State-of-the-art Computer Vision pipelines show poor performances on artworks and data coming from the artistic domain, thus limiting the applicability of current architectures to the automatic understanding of the cultural heritage. This is mainly due to the difference in texture and low-level feature distribution between artistic and real images, on which state-of-the-art approaches are usually trained. To enhance the applicability of pre-trained architectures on artistic data, we have recently proposed an unpaired domain translation approach which can translate artworks to photo-realistic visualizations. Our approach leverages semantically-aware memory banks of real patches, which are used to drive the generation of the translated image while improving its realism. In this paper, we provide additional analyses and experimental results which demonstrate the effectiveness of our approach. In particular, we evaluate the quality of generated results in the case of the translation of landscapes, portraits and of paintings coming from four different styles using automatic distance metrics. Also, we analyze the response of pre-trained architecture for classification, detection and segmentation both in terms of feature distribution and entropy of prediction, and show that our approach effectively reduces the domain shift of paintings. As an additional contribution, we also provide a qualitative analysis of the reduction of the domain shift for detection, segmentation and image captioning.

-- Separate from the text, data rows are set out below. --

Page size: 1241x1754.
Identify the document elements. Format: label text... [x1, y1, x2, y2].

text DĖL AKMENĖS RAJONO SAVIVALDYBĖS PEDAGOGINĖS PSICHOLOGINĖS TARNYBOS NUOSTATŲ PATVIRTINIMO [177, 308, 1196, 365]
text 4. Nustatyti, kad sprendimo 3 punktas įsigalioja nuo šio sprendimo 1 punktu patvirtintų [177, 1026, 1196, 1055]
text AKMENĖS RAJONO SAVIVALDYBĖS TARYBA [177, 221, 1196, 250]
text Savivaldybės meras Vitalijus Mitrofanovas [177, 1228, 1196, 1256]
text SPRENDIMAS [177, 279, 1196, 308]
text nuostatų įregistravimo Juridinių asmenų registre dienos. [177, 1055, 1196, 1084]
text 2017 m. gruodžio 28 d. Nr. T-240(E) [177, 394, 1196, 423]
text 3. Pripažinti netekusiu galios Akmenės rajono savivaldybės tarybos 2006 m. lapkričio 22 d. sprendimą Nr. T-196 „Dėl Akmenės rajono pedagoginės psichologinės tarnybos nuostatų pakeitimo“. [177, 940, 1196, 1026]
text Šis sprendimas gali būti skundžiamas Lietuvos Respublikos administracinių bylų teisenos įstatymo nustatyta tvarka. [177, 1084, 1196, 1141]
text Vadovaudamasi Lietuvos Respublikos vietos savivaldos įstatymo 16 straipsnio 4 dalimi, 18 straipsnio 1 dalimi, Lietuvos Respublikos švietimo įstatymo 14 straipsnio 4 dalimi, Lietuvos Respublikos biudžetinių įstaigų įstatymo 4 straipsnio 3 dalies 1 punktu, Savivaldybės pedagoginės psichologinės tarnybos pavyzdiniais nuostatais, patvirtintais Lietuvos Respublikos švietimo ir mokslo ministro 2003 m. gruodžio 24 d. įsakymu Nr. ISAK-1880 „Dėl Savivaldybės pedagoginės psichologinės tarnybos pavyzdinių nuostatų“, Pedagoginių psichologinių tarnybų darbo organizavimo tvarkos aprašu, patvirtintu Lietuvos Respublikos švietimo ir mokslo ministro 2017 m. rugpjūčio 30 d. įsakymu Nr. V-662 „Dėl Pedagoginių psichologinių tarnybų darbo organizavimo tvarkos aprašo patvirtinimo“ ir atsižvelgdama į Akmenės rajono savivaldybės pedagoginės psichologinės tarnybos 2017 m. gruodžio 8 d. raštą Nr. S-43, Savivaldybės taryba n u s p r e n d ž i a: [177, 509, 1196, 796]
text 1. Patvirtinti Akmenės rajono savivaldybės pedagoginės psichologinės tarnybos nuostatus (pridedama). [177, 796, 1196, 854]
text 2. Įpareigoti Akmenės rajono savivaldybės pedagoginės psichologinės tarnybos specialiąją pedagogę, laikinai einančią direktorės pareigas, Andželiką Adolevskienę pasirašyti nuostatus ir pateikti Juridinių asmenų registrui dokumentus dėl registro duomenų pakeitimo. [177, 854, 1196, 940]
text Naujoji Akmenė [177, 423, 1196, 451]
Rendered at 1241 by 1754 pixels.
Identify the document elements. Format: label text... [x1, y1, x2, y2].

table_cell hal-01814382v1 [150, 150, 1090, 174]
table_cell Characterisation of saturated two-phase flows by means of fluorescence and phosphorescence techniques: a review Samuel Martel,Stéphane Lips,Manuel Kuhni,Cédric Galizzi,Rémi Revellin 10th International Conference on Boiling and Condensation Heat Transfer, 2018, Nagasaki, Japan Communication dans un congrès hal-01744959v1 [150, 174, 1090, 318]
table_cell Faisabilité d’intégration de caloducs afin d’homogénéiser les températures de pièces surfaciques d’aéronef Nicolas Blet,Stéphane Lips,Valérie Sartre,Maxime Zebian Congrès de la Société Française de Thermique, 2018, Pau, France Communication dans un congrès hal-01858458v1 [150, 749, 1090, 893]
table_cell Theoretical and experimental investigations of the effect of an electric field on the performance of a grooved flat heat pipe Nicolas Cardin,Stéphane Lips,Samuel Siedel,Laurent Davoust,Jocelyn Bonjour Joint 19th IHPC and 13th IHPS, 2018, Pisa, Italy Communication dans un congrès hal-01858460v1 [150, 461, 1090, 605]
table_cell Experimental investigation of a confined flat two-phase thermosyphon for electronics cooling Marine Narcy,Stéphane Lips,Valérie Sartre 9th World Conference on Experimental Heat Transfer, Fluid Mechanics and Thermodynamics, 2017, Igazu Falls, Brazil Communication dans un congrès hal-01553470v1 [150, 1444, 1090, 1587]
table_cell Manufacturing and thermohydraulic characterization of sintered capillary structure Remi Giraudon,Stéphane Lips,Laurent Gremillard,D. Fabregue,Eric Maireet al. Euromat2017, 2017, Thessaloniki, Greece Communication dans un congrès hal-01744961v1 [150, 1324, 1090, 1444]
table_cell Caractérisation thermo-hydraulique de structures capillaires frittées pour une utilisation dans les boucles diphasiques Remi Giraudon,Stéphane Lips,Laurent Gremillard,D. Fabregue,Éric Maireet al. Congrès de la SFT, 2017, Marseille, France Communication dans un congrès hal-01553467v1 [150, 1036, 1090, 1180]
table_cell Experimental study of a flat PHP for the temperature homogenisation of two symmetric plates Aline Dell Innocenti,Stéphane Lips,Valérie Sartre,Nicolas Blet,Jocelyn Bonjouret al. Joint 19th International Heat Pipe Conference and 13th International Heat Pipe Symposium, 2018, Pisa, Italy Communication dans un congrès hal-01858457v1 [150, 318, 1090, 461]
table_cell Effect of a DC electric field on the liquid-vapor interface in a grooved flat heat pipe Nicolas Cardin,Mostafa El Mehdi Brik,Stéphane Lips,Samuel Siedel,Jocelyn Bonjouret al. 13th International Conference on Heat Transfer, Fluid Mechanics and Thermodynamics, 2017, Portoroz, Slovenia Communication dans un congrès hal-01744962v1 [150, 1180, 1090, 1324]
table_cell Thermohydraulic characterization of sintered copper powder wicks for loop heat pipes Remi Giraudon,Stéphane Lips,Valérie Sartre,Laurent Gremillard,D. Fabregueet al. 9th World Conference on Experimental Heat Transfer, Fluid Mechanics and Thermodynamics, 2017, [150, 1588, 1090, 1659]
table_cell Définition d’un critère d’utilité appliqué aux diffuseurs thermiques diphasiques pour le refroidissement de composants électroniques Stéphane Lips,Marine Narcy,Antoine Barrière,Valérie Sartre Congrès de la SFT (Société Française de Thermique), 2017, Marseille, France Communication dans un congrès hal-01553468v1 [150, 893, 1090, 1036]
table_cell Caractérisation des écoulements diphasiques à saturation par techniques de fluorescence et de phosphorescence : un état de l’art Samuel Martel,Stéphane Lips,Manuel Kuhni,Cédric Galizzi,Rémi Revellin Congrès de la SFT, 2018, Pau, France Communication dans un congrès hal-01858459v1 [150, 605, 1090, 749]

2019 - What was Monet seeing while painting? Translating artworks to photo-realistic images [Relazione in Atti di Convegno]
Tomei, Matteo; Baraldi, Lorenzo; Cornia, Marcella; Cucchiara, Rita
abstract

State of the art Computer Vision techniques exploit the availability of large-scale datasets, most of which consist of images captured from the world as it is. This brings to an incompatibility between such methods and digital data from the artistic domain, on which current techniques under-perform. A possible solution is to reduce the domain shift at the pixel level, thus translating artistic images to realistic copies. In this paper, we present a model capable of translating paintings to photo-realistic images, trained without paired examples. The idea is to enforce a patch level similarity between real and generated images, aiming to reproduce photo-realistic details from a memory bank of real images. This is subsequently adopted in the context of an unpaired image-to-image translation framework, mapping each image from one distribution to a new one belonging to the other distribution. Qualitative and quantitative results are presented on Monet, Cezanne and Van Gogh paintings translation tasks, showing that our approach increases the realism of generated images with respect to the CycleGAN approach.